Pero no está claro si existen vínculos entre ellos y la nota de Duff.
Por encima de todo, sin embargo, el informe revela una mentalidad de silencio, ocultamiento y justificación, si no complaciente, en la minuta entre Robert Armstrong, orientada a encontrar frases de cortesía, no por ello menos despreciables.
El trasfondo es aquel de un país que en esos años -como en las décadas sucesivas y también a continuación, hasta tiempos recientes- parece haber escondido bajo la alfombra una miríada de abusos sexuales y acoso, si el abusador era un privilegiado.
Las revelaciones de estos últimos años han llegado a sacudir el reino, obligando a que el actual gobierno debería encomendar una investigación sobre las faltas y omisiones de las Instituciones.
La investigación está a cargo de una comisión independiente cuyo presidente fue convocado desde lejos, para evitar la contaminación social: un ex juez del Tribunal Superior de Nueva Zelanda.
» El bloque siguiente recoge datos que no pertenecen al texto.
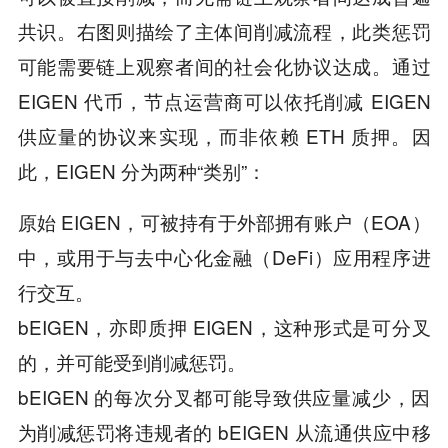
共识。右图则描绘了主体间削减流程，此类惩罚
可能需要链上观察者间的社会化协议达成。通过
EIGEN 代币，节点运营商可以依托削减 EIGEN
供应量的协议来实现，而非依赖 ETH 质押。因
此，EIGEN 分为两种“类别”：
原始 EIGEN，可被持有于外部拥有账户（EOA）
中，或用于与去中心化金融（DeFi）应用程序进
行交互。
bEIGEN，亦即质押 EIGEN，这种形式是可分叉
的，并可能受到削减惩罚。
bEIGEN 的每次分叉都可能导致供应量减少，因
为削减惩罚将违规者的 bEIGEN 从流通供应中移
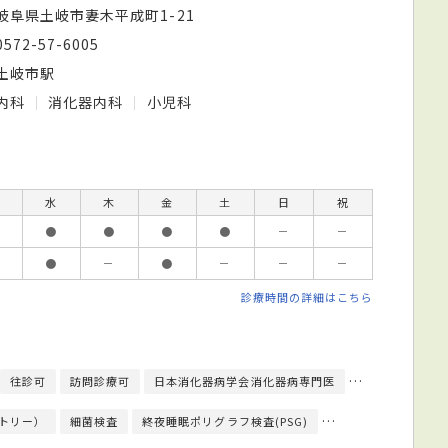
岐阜県土岐市妻木平成町1-21
0572-57-6005
土岐市駅
内科
消化器内科
小児科
水
木
金
土
日
祝
●
●
●
●
－
－
●
－
●
－
－
－
診療時間の詳細はこちら
往診可
訪問診療可
日本消化器病学会消化器病専門医
日本消化器内視
トリー）
細菌検査
終夜睡眠ポリグラフ検査(PSG)
上部内視鏡検査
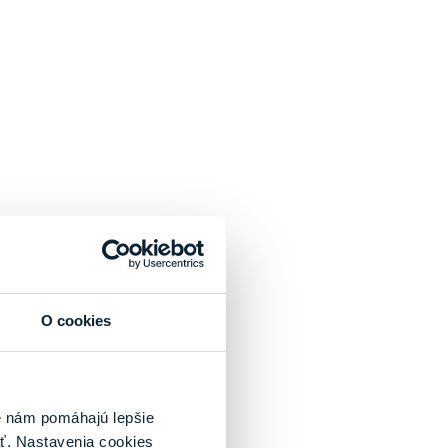
O cookies
é nám pomáhajú lepšie
ť. Nastavenia cookies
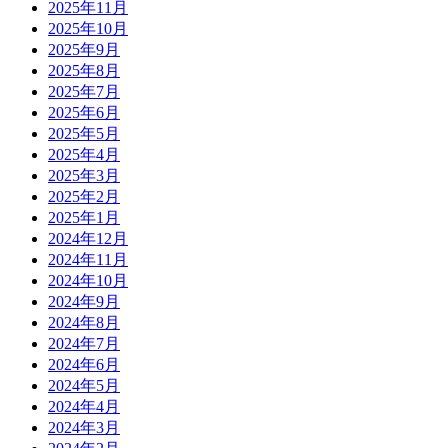
2025年11月
2025年10月
2025年9月
2025年8月
2025年7月
2025年6月
2025年5月
2025年4月
2025年3月
2025年2月
2025年1月
2024年12月
2024年11月
2024年10月
2024年9月
2024年8月
2024年7月
2024年6月
2024年5月
2024年4月
2024年3月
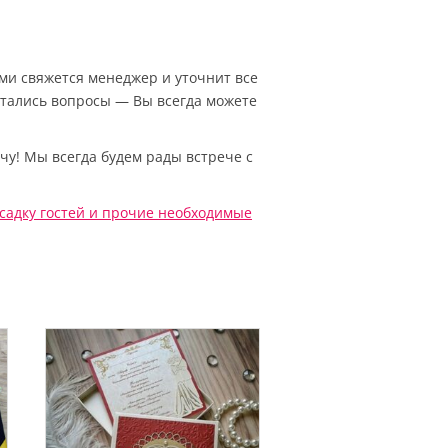
Вами свяжется менеджер и уточнит все
остались вопросы — Вы всегда можете
чу! Мы всегда будем рады встрече с
садку гостей
и прочие необходимые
Pero, en realidad, el caso de Jimmy Savile, popular animador de televisión de los hogares británicos, desenmascarado post-mortem como un libre depredador y pedófilo serial, es sólo uno de tantos.
Las cartas recuperadas parcialmente y publicadas hoy en Times son "explosivas" y confirman "la convivencia del establishment e incluso del MI5 en el encubrimiento", observó el diputado laborista Simon Danczuk, autor de varias denuncias en el pasado sobre la cuestión de la pedofilia.
"Es la primera vez que se hace pública la evidencia de una participación directa de los servicios en la supresión de evidencias de graves crímenes sexuales", coincidió su colega Tom Watson.
Por otra parte, el ocultamiento no fue sólo para proteger a los políticos, pues en aquella carta también aparece una cobertura para el entonces jefe del MI6, la agencia de espionaje británica al exterior y vinculado al escándalo de pedofilia del Kincora Boys Home, en Irlanda del Norte: el entonces poderoso Maurice Oldfield.